● **Work order**
Render the records below, from the line containing "Which category has" through the line containing "Does Бутерброд с", inclusive, as a Markdown table with the columns Row and Line, giving each row a number and skipping blank lines. Leave the pictures out.

----- Data section

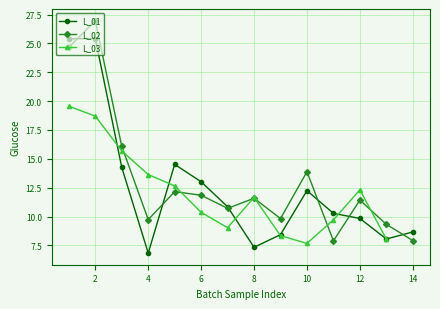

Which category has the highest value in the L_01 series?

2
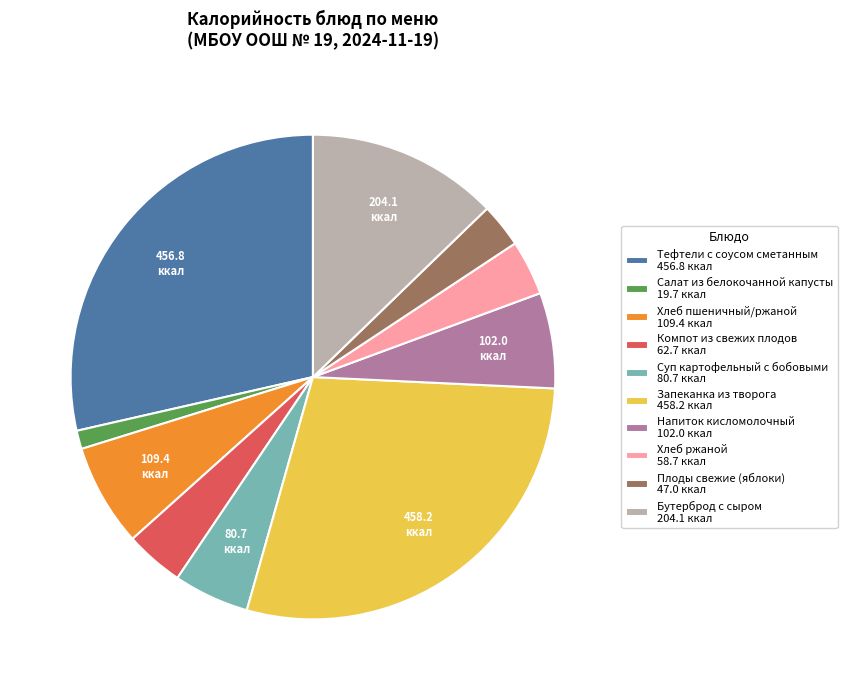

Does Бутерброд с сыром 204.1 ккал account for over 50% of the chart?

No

----------
----- Data section

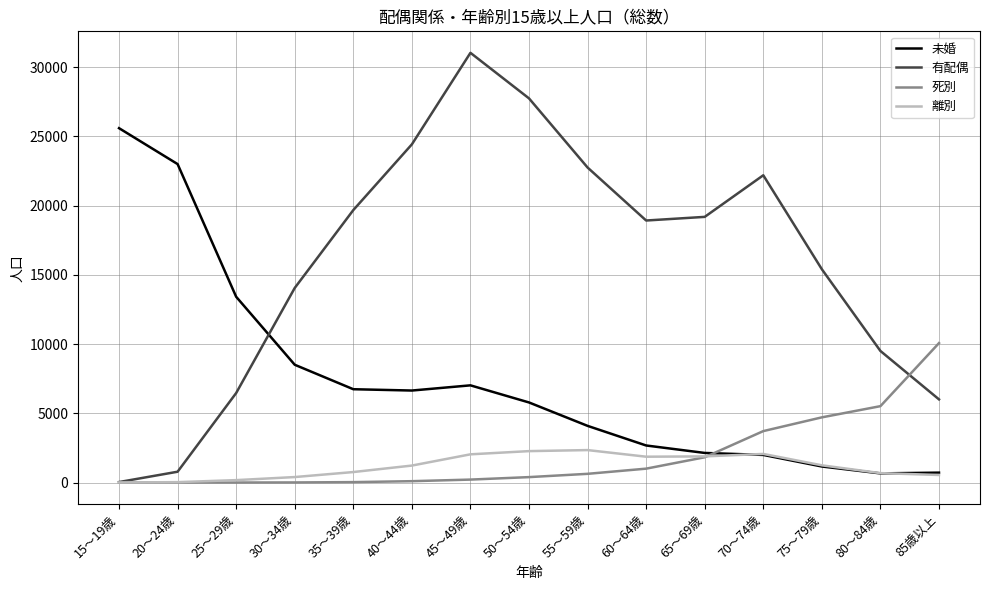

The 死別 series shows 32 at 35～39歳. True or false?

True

----------
----- Data section

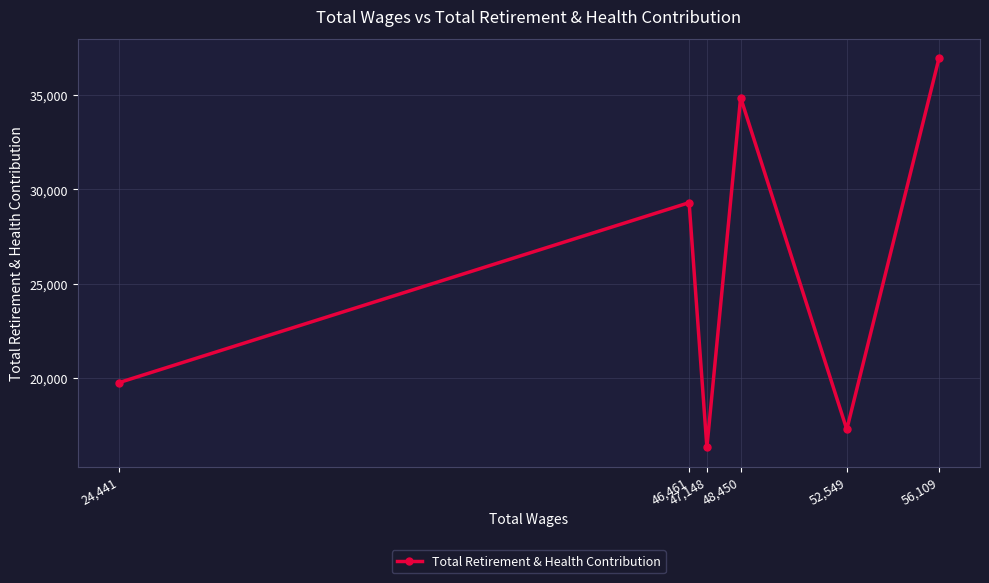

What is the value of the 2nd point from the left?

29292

----------

● **Response for this exercise**
| Row | Line |
|---|---|
| 1 | Which category has the highest value in the L_01 series? |
| 2 | 2 |
| 3 | Does Бутерброд с сыром 204.1 ккал account for over 50% of the chart? |